Some owners may not realize the complexity and responsibilities of handling these should they opt to try stripping out the airplane themselves. Others, not recognizing the potential value of the salvageable materials, may simply abandon the airplane far from view.
Ensuring a Sound Salvage
Scrapping a modern aircraft can involve regulatory issues similar to maintaining the aircraft in an airworthy condition. The FAA still has oversight of parts deemed worth returning to service, but it’s the EPA and state environmental rules instead of the FAA that make the salvage business one that’s best left to the pros.

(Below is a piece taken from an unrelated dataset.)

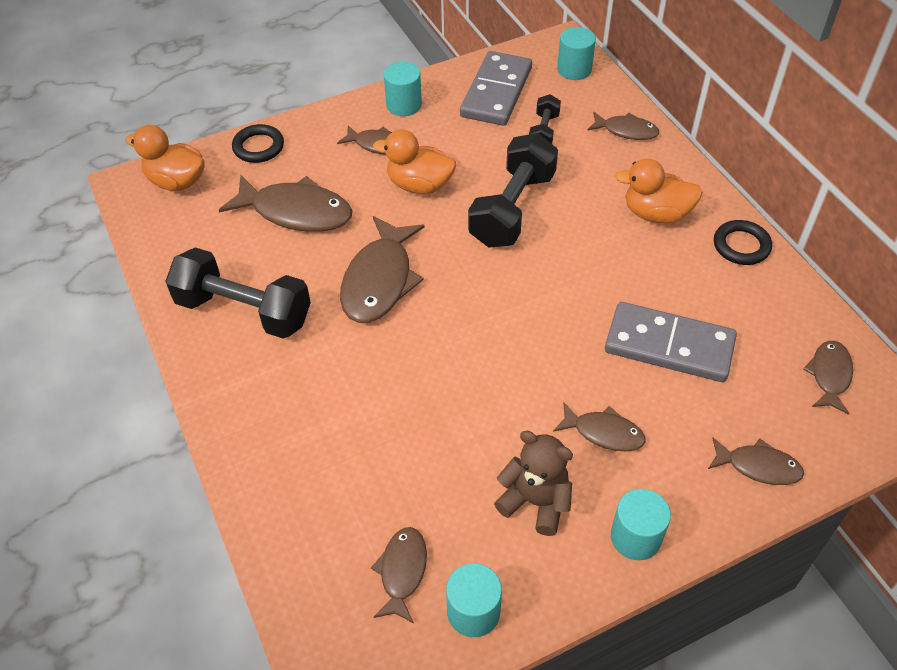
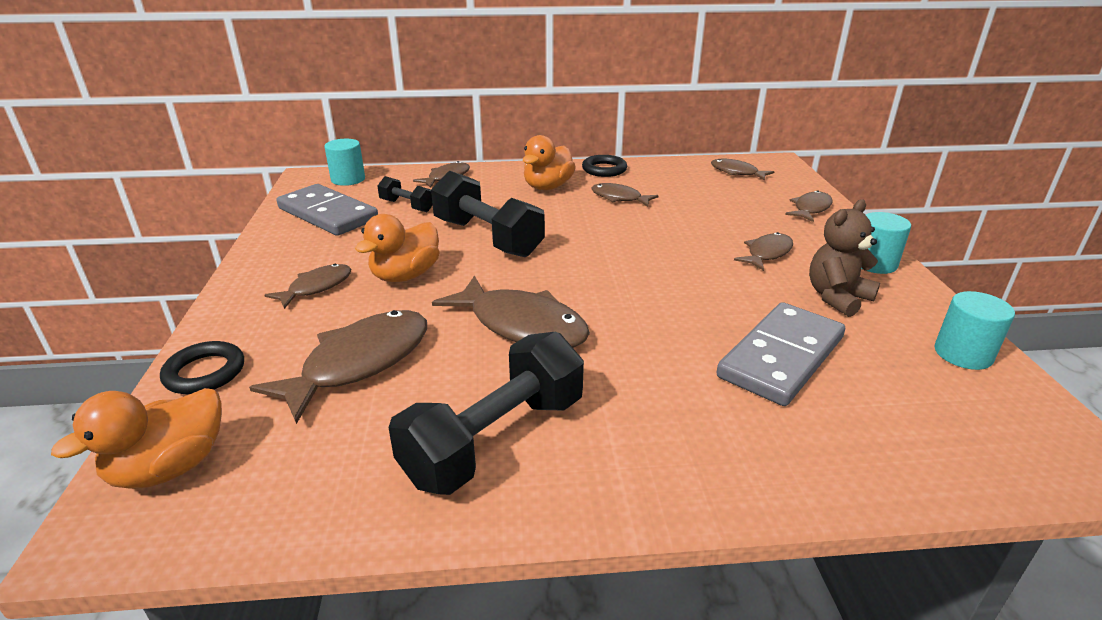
camera: 70 degrees left, 20 degrees down
brown fish [371,527,427,623] -> brown fish moved to [591,183,659,207]
turquoise cylinder [384,62,422,116] -> none
grey domino [605,302,737,382] -> grey domino moved to [716,302,845,406]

In some parts of the world finding the salvage operation may be as easy as looking up a used-parts purveyor; the chances are that much of their inventory came from run-out aircraft they purchased and processed for their re-usable parts and components. Elsewhere it may be necessary to look further afield. One good place to start is the Aircraft Fleet Recycling Association (AFRA), which sets accreditation standards, provides guides to responsible salvaging and a connection between its members and people in need of their services.
Don’t Abandon Your Plane!
As several companies noted, abandoning an aircraft that’s worn out may still leave the owner liable for storage charges and any environmental issues stemming from fluids leaking onto the tarmac. In some cases, airports have sought out former owners of abandoned aircraft and served them with papers demanding payment for parking, storage, environmental damage and, occasionally, property taxes now due because the aircraft can no longer be claimed as a business tool.